Improve expired invite experience

[Shrinks99]

Context

Invites expire after a set amount of time for security reasons, but some users don't get around to them in time. How can we ensure that folks who miss their invite link still get to the org they intended to?

Requirements

• Users who miss their invite should be taken to a page telling them their invite expired and to contact their org admin
• Admins should see a list of invitations that have expired in the members panel alongside pending and users
  • Expired invites table should list emails, the expiry date, and the role they were to be given (as a dropdown).
  • Expired invites table should have two actions, one to delete the invite and another to resend it.

[emma-sg]

Backend/DB todos

• Set InvitePending#created in backend explicitly, rather than relying on frontend
• Implement TTL check from InvitePending#created field on every invite access/get

For initial user re-invites

• Endpoint to re-create an invite from an existing invite (only if org for original invite has zero users)
• Add "initial user"/"can re-create expired invites" boolean to endpoints used on initial render of invite accept page

For multi-user orgs

• Endpoint to get expired invites
• Endpoint to recreate existing invite using admin auth

[ikreymer]

[ ] Set InvitePending#created in backend explicitly, rather than relying on frontend
[ ] Implement TTL check from InvitePending#created field on every invite access/get

This is already set on https://github.com/webrecorder/browsertrix/blob/main/backend/btrixcloud/invites.py#L198
There is also an expiring index so that the invites auto-expire: https://github.com/webrecorder/browsertrix/blob/main/backend/btrixcloud/invites.py#L54

• Users who miss their invite should be taken to a page telling them their invite expired and to contact their org admin

• Admins should see a list of invitations that have expired in the members panel alongside pending and users

  • Expired invites table should list emails, the expiry date, and the role they were to be given (as a dropdown).
  • Expired invites table should have two actions, one to delete the invite and another to resend it.

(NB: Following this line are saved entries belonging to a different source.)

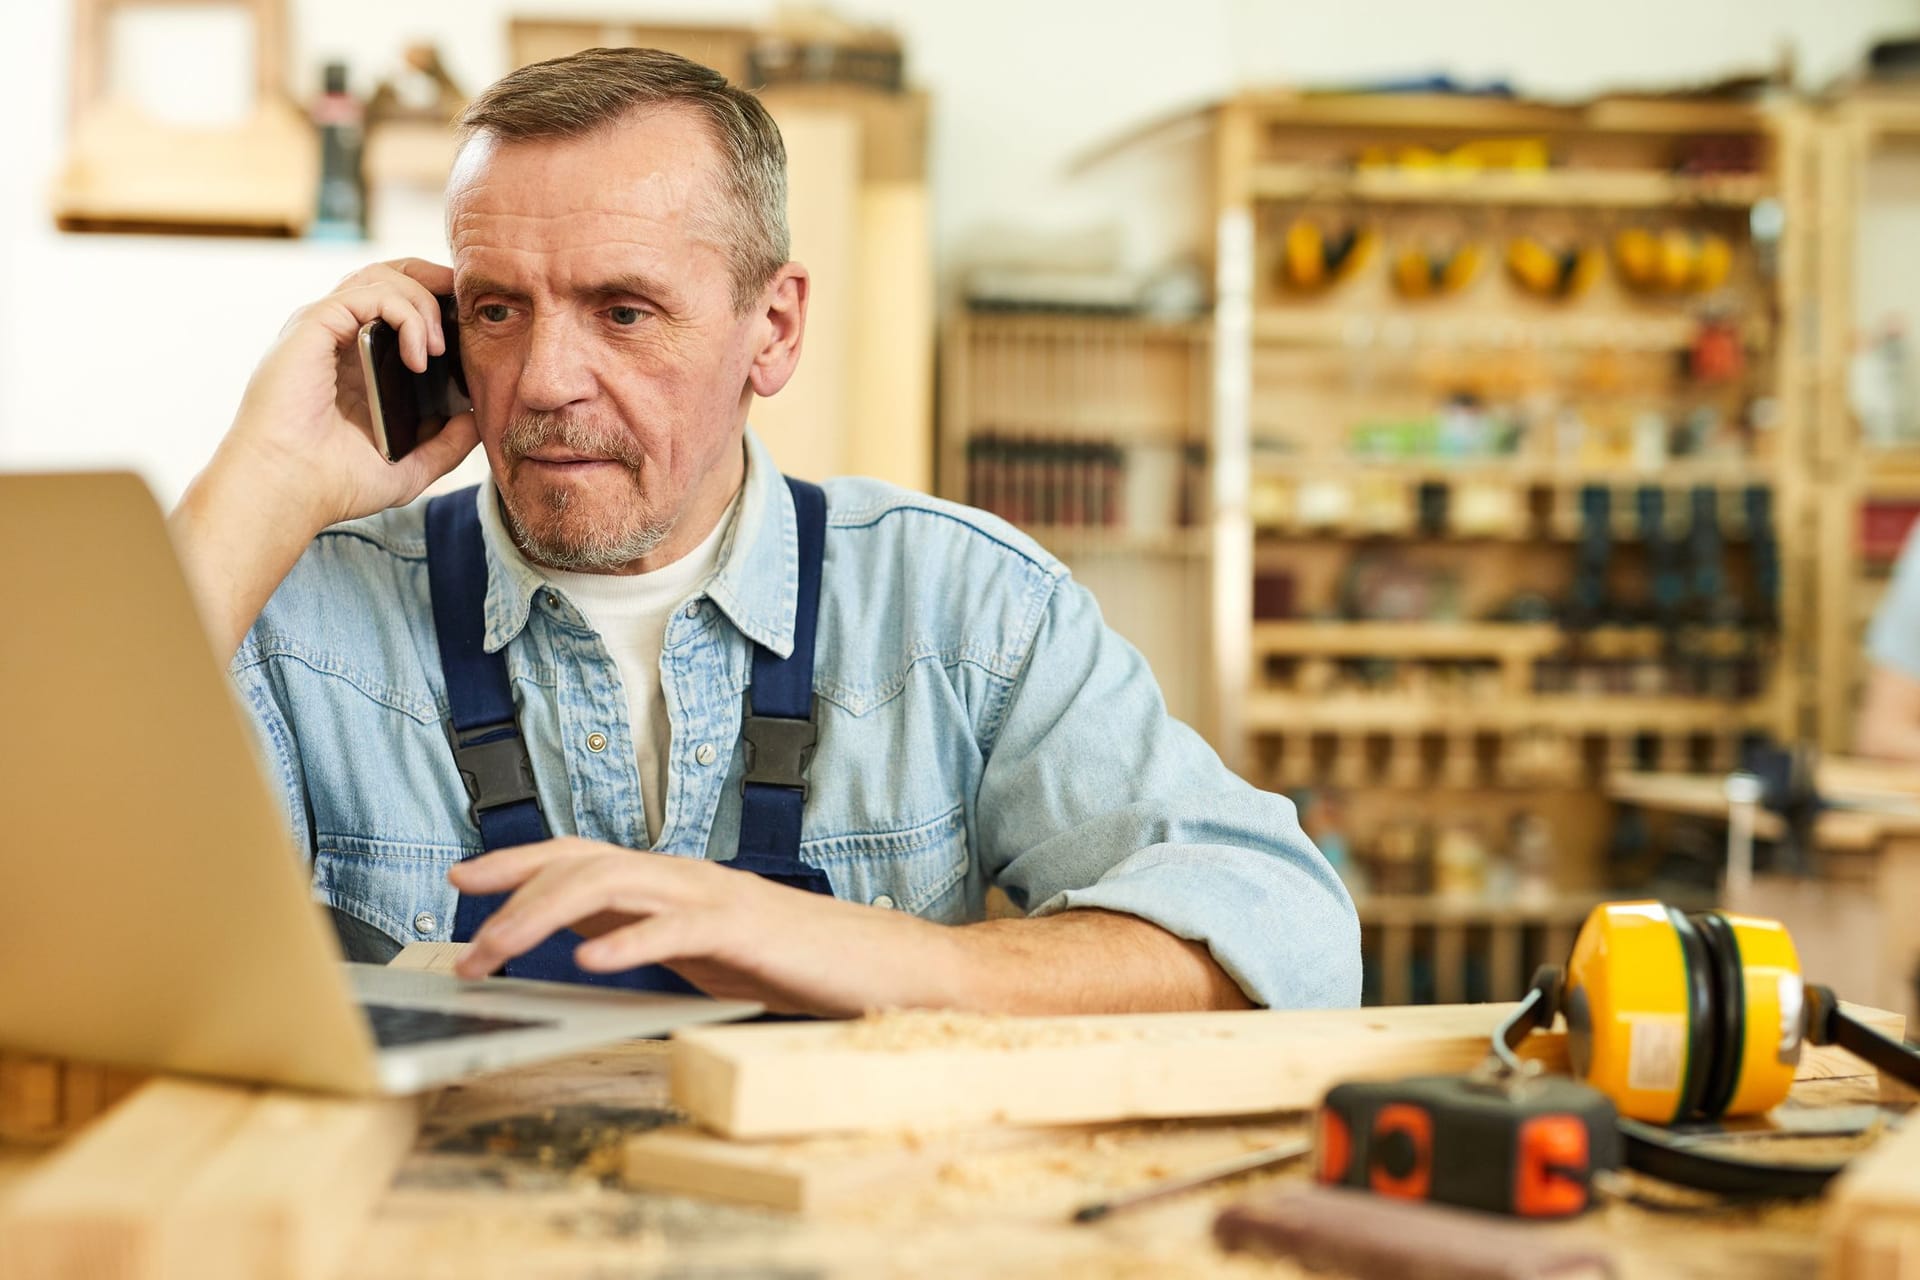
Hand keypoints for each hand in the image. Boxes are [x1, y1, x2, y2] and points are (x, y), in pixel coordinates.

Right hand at [173, 260, 481, 655]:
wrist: (288, 489)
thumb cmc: (334, 483)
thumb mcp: (409, 468)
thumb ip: (446, 444)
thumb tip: (477, 419)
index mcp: (354, 361)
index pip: (396, 306)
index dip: (434, 303)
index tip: (469, 327)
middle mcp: (336, 338)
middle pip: (388, 276)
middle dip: (433, 280)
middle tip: (466, 307)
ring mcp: (323, 329)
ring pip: (382, 278)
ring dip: (423, 305)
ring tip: (439, 350)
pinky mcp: (313, 325)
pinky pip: (368, 294)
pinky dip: (405, 314)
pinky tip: (419, 355)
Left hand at [446, 838, 954, 1016]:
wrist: (880, 964)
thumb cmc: (792, 960)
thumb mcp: (700, 948)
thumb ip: (645, 933)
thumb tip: (581, 938)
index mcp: (671, 879)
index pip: (579, 856)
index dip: (516, 862)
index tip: (459, 880)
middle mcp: (685, 874)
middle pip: (580, 865)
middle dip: (511, 898)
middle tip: (465, 947)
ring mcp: (713, 896)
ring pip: (612, 886)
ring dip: (544, 918)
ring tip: (500, 952)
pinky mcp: (745, 929)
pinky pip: (677, 927)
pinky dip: (629, 942)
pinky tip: (591, 965)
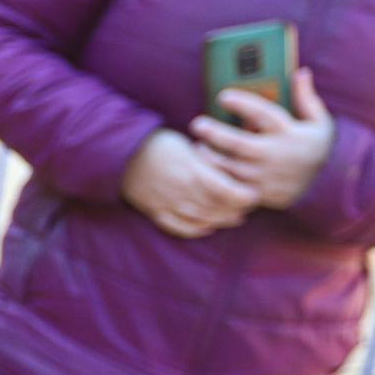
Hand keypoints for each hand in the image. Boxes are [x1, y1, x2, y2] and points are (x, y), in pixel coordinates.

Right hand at [121, 128, 257, 238]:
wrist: (120, 154)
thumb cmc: (157, 145)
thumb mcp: (185, 146)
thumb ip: (206, 162)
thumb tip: (230, 171)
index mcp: (190, 171)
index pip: (224, 189)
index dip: (242, 195)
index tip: (254, 193)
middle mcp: (181, 190)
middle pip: (216, 207)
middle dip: (236, 209)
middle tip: (249, 206)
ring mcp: (168, 203)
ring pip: (200, 219)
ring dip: (220, 220)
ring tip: (235, 217)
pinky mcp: (156, 211)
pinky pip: (178, 226)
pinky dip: (195, 230)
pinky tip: (207, 227)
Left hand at [189, 68, 335, 210]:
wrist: (325, 187)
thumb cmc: (317, 148)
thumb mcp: (319, 122)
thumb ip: (307, 98)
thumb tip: (301, 72)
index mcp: (288, 132)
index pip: (263, 114)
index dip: (242, 104)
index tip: (222, 95)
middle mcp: (274, 153)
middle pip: (239, 143)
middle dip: (216, 133)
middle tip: (197, 123)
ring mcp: (265, 175)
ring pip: (230, 167)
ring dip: (210, 157)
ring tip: (196, 146)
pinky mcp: (257, 192)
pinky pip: (231, 186)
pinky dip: (216, 178)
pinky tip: (202, 170)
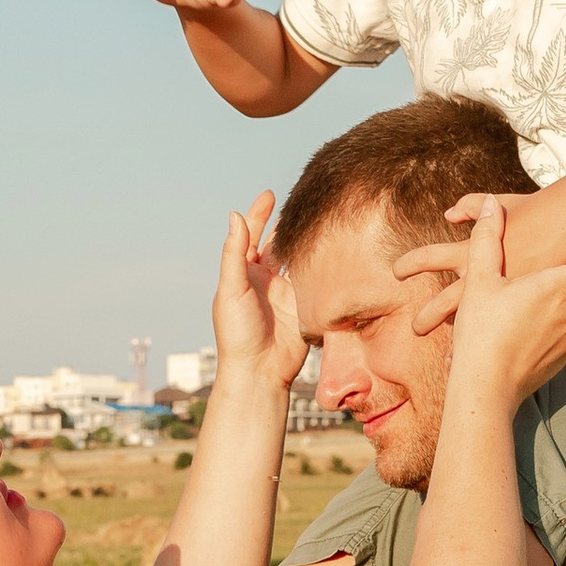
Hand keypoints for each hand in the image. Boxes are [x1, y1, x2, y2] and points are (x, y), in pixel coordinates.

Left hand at [210, 190, 306, 390]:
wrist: (259, 371)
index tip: (270, 194)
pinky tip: (333, 248)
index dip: (259, 215)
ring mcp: (287, 293)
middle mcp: (266, 280)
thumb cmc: (237, 333)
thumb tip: (235, 216)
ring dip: (307, 242)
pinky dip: (322, 266)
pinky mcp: (305, 306)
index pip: (251, 237)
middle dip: (287, 224)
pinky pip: (315, 281)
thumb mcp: (232, 289)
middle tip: (303, 201)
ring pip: (298, 259)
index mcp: (244, 274)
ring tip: (321, 219)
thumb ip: (234, 254)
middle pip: (278, 244)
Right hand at [441, 199, 565, 408]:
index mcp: (559, 287)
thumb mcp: (479, 282)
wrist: (485, 391)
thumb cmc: (482, 334)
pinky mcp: (562, 360)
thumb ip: (487, 239)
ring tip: (517, 306)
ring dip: (550, 303)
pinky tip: (517, 332)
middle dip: (562, 275)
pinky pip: (560, 334)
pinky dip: (545, 328)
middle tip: (535, 271)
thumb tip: (490, 205)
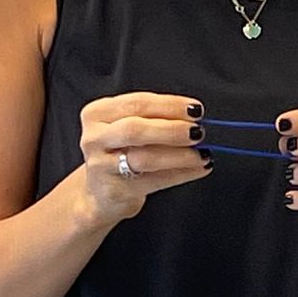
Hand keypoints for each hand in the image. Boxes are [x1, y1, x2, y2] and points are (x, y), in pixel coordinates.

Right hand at [76, 92, 210, 222]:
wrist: (99, 193)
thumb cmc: (118, 153)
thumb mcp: (127, 127)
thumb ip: (154, 118)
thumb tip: (193, 117)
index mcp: (98, 114)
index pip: (137, 103)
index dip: (169, 105)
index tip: (195, 109)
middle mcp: (96, 138)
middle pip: (136, 129)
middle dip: (172, 129)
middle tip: (197, 131)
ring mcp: (102, 166)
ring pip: (146, 158)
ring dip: (180, 155)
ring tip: (201, 154)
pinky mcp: (116, 191)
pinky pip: (155, 180)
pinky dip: (182, 174)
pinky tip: (198, 168)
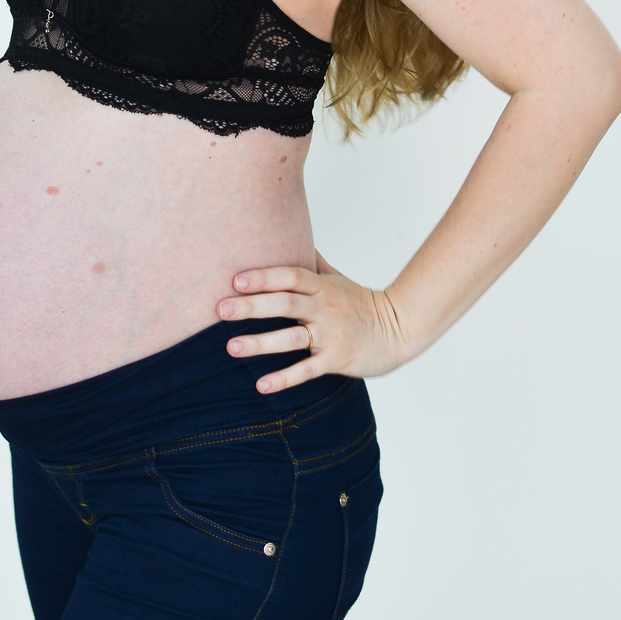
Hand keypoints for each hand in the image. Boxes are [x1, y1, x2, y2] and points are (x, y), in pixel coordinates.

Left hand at [216, 251, 406, 393]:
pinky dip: (285, 378)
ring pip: (292, 338)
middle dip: (252, 306)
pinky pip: (308, 370)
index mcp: (322, 286)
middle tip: (221, 310)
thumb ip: (311, 261)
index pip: (290, 276)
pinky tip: (261, 385)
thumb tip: (290, 234)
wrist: (399, 329)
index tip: (235, 280)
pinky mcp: (337, 359)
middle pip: (286, 303)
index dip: (264, 277)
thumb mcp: (336, 277)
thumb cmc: (361, 302)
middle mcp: (325, 308)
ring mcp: (331, 334)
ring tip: (232, 347)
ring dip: (261, 343)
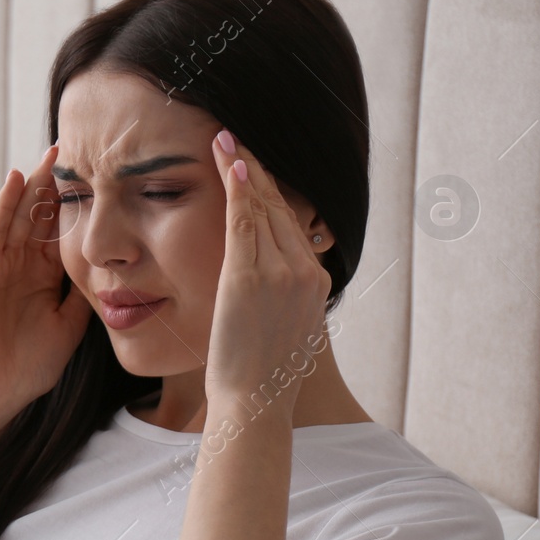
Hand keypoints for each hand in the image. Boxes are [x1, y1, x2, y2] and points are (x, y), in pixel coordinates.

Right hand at [0, 144, 92, 427]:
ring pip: (21, 215)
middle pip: (42, 217)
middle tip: (75, 152)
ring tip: (51, 154)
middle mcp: (23, 267)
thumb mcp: (69, 327)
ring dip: (35, 185)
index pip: (63, 234)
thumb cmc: (29, 367)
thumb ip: (82, 297)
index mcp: (44, 281)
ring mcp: (2, 264)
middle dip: (57, 186)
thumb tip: (108, 270)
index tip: (96, 180)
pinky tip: (18, 178)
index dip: (77, 208)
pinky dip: (5, 203)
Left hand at [204, 131, 330, 411]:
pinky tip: (230, 163)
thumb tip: (266, 288)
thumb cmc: (261, 376)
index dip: (271, 191)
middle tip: (237, 137)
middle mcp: (305, 271)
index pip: (292, 224)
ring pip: (261, 208)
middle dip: (257, 170)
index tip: (255, 165)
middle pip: (280, 208)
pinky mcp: (250, 277)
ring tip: (225, 139)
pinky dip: (237, 190)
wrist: (257, 402)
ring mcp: (280, 272)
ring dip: (242, 169)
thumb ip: (279, 299)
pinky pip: (244, 222)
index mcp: (315, 283)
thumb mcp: (283, 330)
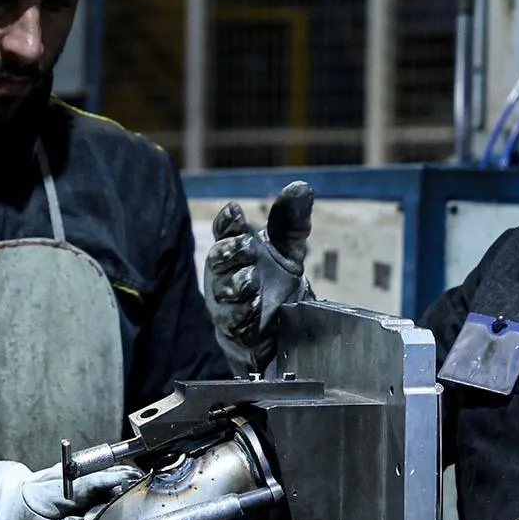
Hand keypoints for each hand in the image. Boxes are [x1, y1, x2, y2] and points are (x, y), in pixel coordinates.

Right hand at [205, 183, 313, 375]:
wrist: (279, 329)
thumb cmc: (273, 283)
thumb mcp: (287, 250)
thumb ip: (291, 221)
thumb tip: (301, 187)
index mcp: (233, 249)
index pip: (224, 230)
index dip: (228, 221)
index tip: (236, 212)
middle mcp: (223, 275)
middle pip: (217, 258)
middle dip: (231, 251)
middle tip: (249, 247)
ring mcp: (226, 304)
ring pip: (222, 292)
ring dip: (237, 285)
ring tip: (253, 281)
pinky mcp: (235, 332)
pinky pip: (234, 323)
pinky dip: (244, 315)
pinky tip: (257, 309)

This isn't something that we need at this point, as the invite system is something that is used fairly rarely.

We just want to improve the error message, so if an invite is invalid, we should just say something like: 'This invite is not valid. If you've received this invite a while ago, it may have expired. If you believe this may have happened. Please contact support / your Browsertrix Admin to request a new invite'

I think that's the extent of what we should do now to address this issue.

[ikreymer]

For clarity, closing this issue in favor of #1912 which provides additional details on improvements + bug.